### Work instruction
Please copy the records below word for word, leaving out the pictures.

### Supplied material
++++++

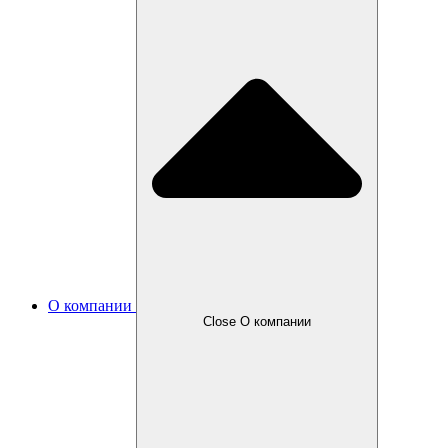
О компании
Close О компании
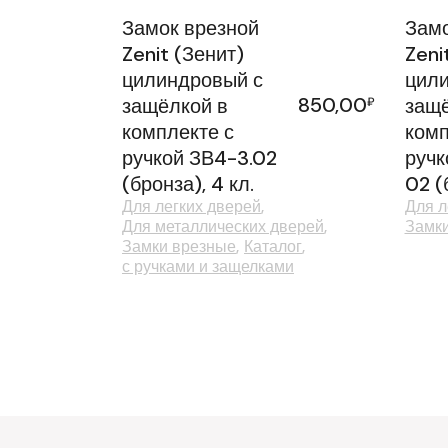
Замок врезной
Замо
Zenit (Зенит)
Zeni
цилиндровый с
цили
850,00
защёлкой в
₽
защё
комплекте с
комп
ручкой ЗВ4-3.02
ручк
(бронза), 4 кл.
02 (
Для легких дверей
Для л
Для металлических дверей
Замк
Замки врезные
Каталог
с ручками и защелками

++++++

### Exercise response
О компании
Close О компании
Замок врезной
Замо
Zenit (Зенит)
Zeni
цилиндровый с
цили
850,00
защёлкой в
₽
защё
комплекте с
комп
ручкой ЗВ4-3.02
ручк
(бронза), 4 кл.
02 (
Для легких дверей
Для л
Для металлических дверей
Замк
Замки врезные
Каталог
с ручками и защелками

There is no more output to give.